Over 50% of Credit Card Users Maintain Revolving Debt, Few Use Payment Plans but Fintechs Resonate

Credt card debt is now over $1 trillion, having increased by $45 billion from April to June this year. This has led to some concerning as well as interesting trends, according to a report by JD Power.

In the Credit Card Satisfaction Survey, results indicate that 51% of credit card holders are maintaining revolving debt. The average interest on this debt is pegged at 14.8%.

When looking at just cardholders that are deemed “financially unhealthy,” this percentage of revolving debt jumps to 69%.

Unsurprisingly, these unhealthy cardholders do not believe these cards encourage good financial decisions.

Regarding payment plans, a fairly recent innovation for cardholders to handle card debt more like a loan – usage is “erratic,” varying from 9% to as high as 23%, with usage mainly by “financially healthy” or “over-extended” individuals.

The JD Power report also shares that Fintechs are “resonating” with users naming Chime as well as Self, Ollo, and Aspire, as these card issuers are said to provide higher customer satisfaction. This holds true more so for a younger demographic.
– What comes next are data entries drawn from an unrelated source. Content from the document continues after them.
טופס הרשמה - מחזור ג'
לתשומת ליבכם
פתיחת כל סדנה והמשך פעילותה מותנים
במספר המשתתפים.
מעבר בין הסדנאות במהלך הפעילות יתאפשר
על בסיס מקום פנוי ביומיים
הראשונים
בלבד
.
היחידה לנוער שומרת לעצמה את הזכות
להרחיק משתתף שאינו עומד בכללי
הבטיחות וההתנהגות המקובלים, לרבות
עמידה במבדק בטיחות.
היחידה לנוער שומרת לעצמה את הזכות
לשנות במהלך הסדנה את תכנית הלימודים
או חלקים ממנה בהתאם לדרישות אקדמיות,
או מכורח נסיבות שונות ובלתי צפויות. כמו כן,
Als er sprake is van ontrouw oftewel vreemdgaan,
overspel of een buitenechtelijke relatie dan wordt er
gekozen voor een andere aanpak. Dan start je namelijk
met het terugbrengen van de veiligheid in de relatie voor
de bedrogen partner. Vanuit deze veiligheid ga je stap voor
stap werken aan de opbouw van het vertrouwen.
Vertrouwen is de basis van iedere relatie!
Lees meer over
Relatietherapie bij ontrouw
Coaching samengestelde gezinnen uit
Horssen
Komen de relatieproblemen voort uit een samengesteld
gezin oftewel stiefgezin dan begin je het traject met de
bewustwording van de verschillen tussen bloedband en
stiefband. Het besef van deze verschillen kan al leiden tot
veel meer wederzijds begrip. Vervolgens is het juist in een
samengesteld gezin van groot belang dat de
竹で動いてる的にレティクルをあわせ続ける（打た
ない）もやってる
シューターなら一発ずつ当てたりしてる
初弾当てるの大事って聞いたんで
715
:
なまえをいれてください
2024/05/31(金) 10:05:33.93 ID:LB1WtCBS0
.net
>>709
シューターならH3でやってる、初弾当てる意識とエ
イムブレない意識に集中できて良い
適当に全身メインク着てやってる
Overall, American Express wins the prize for highest customer satisfaction.

The Apple Card, in partnership with Goldman Sachs, is rated the highest in customer satisfaction among co-branded credit cards with no fee. In this category, Apple is followed by:

  • Hilton Honors American Express
  • Amazon Prime Rewards Visa (Chase)
  • PayPal Cashback Mastercard (Synchrony Bank)

Another note of interest, cards with an annual fee are ranked the highest, topping the fee-free cards.